**OPDRACHT**
Geef het gedeelte dat opent met de regel waarin "eiving an online" staat en sluit met de regel waarin "imited ABN 48" staat woordelijk opnieuw weer, beide regels inbegrepen.

Items uit een verzameling:

::::::

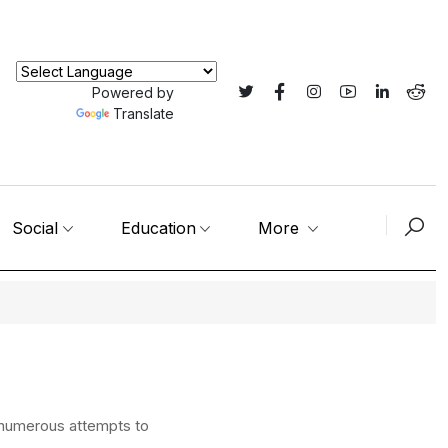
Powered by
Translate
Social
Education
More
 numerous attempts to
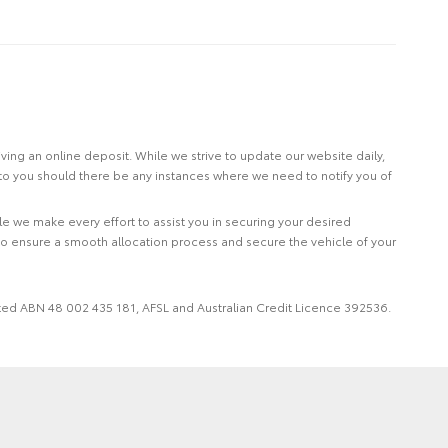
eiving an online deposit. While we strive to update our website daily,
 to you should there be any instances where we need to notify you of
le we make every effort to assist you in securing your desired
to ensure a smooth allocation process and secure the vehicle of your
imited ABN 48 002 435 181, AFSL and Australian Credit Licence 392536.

::::::

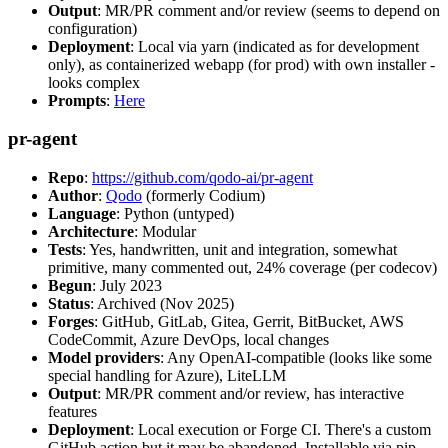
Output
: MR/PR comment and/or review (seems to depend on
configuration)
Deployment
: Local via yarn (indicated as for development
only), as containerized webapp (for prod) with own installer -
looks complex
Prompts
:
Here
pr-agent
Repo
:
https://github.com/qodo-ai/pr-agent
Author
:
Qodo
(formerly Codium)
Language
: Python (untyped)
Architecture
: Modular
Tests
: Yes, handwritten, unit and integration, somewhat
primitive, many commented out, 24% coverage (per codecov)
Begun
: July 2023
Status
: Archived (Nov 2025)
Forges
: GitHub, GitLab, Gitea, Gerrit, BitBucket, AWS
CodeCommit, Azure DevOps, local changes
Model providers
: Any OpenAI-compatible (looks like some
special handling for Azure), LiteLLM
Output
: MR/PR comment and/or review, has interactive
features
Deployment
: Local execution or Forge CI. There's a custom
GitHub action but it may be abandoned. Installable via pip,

::::::

**SCHRIFTELIJK ANTWOORD**
eiving an online deposit. While we strive to update our website daily,
 to you should there be any instances where we need to notify you of
le we make every effort to assist you in securing your desired
to ensure a smooth allocation process and secure the vehicle of your
imited ABN 48 002 435 181, AFSL and Australian Credit Licence 392536.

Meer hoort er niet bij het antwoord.